**Exercise inputs**.
—————

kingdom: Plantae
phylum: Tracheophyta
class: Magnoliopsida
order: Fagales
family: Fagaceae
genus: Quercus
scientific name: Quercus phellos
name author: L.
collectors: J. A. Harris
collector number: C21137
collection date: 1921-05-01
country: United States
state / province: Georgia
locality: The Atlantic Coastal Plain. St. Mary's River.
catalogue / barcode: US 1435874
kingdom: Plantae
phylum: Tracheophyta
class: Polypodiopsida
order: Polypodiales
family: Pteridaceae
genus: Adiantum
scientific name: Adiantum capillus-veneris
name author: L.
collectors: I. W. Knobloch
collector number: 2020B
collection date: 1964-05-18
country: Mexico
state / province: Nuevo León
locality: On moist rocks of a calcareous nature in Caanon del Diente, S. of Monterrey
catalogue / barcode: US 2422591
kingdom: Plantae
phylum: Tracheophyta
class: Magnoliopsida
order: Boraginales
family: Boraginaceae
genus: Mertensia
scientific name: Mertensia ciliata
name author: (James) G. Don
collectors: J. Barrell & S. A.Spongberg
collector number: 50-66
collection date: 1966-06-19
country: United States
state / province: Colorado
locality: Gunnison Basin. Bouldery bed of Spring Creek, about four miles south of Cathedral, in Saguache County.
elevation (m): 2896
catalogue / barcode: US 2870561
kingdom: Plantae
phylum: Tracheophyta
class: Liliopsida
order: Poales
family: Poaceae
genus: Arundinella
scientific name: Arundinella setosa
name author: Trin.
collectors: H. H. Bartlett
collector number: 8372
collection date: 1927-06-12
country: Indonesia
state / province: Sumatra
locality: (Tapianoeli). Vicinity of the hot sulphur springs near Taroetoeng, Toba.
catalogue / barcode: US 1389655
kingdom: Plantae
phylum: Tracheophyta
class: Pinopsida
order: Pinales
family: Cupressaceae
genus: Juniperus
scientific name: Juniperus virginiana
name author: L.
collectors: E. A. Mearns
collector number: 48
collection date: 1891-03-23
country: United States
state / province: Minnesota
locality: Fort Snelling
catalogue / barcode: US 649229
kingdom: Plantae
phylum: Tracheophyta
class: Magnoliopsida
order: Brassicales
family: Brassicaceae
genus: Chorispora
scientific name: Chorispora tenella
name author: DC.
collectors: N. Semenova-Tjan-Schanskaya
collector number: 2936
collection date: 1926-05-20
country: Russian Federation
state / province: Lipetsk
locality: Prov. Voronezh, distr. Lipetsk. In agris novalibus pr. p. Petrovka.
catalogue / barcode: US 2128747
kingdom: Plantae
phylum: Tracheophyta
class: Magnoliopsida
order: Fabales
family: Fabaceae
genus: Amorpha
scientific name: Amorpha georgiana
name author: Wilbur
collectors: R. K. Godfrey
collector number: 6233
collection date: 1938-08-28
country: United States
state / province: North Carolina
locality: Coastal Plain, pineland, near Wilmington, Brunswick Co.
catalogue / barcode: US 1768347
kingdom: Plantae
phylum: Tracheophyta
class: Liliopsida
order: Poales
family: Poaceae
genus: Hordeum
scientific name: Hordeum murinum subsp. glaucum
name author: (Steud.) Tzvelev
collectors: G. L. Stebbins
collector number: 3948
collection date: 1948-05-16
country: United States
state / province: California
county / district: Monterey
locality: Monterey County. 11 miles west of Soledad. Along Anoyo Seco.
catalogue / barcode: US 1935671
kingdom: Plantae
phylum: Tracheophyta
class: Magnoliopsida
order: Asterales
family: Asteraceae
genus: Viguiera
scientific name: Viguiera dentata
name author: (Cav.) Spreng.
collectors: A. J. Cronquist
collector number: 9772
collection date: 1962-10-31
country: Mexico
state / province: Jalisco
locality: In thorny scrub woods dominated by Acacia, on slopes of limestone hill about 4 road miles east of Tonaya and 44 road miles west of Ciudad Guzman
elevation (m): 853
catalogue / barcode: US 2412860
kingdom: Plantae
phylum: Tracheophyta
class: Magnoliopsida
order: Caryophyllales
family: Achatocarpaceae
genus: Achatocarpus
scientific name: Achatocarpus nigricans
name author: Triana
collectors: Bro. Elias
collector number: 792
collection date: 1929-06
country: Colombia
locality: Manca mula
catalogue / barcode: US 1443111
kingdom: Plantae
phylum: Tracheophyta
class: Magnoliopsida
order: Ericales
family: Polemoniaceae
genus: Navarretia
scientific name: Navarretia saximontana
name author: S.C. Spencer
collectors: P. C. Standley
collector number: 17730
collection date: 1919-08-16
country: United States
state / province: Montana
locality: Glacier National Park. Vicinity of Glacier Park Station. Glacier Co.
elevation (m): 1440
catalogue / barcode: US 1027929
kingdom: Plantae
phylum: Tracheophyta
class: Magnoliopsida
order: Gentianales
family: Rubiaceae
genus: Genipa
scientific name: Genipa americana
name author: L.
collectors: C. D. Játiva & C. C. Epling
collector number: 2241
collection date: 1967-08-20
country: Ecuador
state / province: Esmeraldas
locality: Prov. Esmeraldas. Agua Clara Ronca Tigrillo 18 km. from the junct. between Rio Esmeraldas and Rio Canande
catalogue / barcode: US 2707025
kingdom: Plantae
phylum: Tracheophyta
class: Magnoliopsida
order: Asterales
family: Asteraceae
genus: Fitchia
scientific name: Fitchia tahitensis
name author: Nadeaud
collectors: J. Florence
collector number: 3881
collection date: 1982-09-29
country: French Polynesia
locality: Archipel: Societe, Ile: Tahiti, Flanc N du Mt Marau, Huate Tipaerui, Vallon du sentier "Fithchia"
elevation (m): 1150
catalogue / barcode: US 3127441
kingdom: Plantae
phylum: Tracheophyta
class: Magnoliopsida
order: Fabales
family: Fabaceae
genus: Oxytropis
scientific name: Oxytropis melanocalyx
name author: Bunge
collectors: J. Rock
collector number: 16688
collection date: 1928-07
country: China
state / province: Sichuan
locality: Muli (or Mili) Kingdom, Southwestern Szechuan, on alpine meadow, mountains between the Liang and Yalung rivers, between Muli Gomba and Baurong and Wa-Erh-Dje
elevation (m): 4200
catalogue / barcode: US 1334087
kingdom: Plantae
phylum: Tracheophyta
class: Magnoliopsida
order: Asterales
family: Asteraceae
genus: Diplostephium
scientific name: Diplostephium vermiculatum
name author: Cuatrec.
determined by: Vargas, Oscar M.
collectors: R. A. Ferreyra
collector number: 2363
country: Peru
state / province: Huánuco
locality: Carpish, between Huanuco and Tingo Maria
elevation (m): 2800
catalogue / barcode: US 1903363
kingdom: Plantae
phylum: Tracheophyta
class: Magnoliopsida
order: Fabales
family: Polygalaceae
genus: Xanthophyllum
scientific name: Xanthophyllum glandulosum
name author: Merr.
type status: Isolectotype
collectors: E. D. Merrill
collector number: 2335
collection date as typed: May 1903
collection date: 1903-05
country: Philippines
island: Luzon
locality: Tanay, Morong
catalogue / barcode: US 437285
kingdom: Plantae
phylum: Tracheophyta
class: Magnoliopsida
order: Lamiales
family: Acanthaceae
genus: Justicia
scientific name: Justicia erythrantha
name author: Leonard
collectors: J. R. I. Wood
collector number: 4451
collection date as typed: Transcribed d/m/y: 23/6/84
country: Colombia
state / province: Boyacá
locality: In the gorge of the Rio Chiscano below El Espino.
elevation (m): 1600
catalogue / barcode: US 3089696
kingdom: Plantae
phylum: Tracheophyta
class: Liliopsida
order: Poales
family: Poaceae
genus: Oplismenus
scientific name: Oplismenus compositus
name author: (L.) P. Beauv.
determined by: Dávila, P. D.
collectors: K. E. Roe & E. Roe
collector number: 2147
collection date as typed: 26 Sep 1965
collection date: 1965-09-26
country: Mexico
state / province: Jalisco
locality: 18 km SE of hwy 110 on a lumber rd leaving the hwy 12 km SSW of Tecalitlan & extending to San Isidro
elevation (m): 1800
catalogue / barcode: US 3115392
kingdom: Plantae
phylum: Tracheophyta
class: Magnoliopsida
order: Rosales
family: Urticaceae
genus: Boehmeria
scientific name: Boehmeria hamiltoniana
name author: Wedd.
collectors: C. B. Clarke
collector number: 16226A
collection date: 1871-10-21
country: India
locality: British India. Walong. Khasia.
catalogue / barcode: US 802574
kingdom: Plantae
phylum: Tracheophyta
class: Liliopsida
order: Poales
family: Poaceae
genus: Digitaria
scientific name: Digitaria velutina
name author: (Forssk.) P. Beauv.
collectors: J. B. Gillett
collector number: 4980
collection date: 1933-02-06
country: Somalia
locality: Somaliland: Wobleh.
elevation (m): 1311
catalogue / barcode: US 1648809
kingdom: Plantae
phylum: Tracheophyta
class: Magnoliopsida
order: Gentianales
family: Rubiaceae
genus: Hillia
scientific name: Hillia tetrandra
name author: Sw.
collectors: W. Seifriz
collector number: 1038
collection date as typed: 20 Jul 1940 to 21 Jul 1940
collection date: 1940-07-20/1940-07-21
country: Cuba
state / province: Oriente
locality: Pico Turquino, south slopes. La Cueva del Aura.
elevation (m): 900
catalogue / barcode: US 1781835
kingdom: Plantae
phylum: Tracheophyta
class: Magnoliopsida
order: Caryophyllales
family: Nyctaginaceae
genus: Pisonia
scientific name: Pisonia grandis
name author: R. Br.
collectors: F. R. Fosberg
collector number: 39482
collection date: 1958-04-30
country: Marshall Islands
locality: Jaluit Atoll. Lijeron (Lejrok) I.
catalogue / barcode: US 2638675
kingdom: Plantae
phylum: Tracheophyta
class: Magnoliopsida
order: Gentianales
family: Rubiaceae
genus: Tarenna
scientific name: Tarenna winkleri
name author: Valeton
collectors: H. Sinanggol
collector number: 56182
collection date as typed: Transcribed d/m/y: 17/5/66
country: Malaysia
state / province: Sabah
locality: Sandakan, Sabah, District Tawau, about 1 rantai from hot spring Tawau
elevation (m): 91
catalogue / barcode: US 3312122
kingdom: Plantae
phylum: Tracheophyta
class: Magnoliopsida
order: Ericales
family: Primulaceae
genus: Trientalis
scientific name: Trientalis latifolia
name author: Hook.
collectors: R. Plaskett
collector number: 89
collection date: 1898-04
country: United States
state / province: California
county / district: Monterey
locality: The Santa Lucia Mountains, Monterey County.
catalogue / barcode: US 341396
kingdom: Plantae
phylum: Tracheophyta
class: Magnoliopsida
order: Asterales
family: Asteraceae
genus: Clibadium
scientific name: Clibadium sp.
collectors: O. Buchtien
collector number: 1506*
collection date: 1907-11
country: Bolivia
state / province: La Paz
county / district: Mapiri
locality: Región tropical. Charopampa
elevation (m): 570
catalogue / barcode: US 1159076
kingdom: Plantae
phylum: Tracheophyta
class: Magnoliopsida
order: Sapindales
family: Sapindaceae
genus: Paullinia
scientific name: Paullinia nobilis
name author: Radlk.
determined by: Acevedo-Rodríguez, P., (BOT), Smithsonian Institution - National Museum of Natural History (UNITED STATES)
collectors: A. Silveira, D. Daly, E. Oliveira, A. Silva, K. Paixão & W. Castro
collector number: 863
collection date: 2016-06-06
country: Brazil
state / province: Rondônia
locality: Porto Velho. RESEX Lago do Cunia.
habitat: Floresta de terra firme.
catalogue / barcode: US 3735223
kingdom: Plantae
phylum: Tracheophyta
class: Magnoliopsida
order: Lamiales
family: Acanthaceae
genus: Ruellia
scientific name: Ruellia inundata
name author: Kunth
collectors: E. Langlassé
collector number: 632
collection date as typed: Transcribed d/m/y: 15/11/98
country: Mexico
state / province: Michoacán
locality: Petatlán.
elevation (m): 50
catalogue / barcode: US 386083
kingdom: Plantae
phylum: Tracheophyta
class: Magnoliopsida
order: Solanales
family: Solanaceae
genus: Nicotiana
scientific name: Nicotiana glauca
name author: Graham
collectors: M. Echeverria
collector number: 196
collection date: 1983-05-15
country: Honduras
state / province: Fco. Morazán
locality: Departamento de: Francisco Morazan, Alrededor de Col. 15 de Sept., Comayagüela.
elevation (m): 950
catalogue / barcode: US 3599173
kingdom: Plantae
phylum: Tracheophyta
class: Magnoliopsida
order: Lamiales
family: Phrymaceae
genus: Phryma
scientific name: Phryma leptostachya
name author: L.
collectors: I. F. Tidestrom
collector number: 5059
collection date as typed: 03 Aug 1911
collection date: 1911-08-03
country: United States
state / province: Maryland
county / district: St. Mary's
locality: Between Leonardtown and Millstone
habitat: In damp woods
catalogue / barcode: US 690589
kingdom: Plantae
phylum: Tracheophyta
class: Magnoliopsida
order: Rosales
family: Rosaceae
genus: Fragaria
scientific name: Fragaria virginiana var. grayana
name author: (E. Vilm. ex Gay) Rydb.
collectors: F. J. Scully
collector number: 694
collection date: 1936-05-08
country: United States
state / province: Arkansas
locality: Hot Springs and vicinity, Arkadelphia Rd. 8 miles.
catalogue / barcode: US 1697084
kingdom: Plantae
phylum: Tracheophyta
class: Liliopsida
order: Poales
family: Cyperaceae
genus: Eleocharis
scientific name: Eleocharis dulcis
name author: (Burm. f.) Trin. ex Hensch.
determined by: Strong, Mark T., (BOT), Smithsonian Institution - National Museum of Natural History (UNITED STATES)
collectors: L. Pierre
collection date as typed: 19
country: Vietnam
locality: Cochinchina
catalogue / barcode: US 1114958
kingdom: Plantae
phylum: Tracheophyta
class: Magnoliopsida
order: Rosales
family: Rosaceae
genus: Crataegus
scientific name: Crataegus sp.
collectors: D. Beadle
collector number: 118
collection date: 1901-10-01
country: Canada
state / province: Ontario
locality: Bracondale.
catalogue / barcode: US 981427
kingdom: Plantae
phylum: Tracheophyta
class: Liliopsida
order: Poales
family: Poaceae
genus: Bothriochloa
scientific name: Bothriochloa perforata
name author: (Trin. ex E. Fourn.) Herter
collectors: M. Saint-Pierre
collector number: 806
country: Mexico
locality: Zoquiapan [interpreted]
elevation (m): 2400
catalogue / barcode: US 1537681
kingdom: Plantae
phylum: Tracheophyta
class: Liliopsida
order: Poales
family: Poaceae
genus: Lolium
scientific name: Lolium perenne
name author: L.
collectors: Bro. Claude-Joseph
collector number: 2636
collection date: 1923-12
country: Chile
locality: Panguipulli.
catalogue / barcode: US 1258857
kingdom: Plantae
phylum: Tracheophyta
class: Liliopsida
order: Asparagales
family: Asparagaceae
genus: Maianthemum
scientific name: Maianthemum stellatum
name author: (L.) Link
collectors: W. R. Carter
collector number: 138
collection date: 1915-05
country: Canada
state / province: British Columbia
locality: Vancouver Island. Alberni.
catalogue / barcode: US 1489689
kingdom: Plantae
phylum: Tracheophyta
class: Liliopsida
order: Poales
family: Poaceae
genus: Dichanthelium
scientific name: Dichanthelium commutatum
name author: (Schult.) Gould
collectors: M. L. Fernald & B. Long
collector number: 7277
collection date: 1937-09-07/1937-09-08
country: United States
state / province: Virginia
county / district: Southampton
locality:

—————

**Given request**. Reproduce word for word the lines of the records above, from the first line through the line containing "catalogue / barcode: US 2870561", including that line.

**Exercise answer**.
kingdom: Plantae
phylum: Tracheophyta
class: Magnoliopsida
order: Fagales
family: Fagaceae
genus: Quercus
scientific name: Quercus phellos
name author: L.
collectors: J. A. Harris
collector number: C21137
collection date: 1921-05-01
country: United States
state / province: Georgia
locality: The Atlantic Coastal Plain. St. Mary's River.
catalogue / barcode: US 1435874
kingdom: Plantae
phylum: Tracheophyta
class: Polypodiopsida
order: Polypodiales
family: Pteridaceae
genus: Adiantum
scientific name: Adiantum capillus-veneris
name author: L.
collectors: I. W. Knobloch
collector number: 2020B
collection date: 1964-05-18
country: Mexico
state / province: Nuevo León
locality: On moist rocks of a calcareous nature in Caanon del Diente, S. of Monterrey
catalogue / barcode: US 2422591
kingdom: Plantae
phylum: Tracheophyta
class: Magnoliopsida
order: Boraginales
family: Boraginaceae
genus: Mertensia
scientific name: Mertensia ciliata
name author: (James) G. Don
collectors: J. Barrell & S. A.Spongberg
collector number: 50-66
collection date: 1966-06-19
country: United States
state / province: Colorado
locality: Gunnison Basin. Bouldery bed of Spring Creek, about four miles south of Cathedral, in Saguache County.
elevation (m): 2896
catalogue / barcode: US 2870561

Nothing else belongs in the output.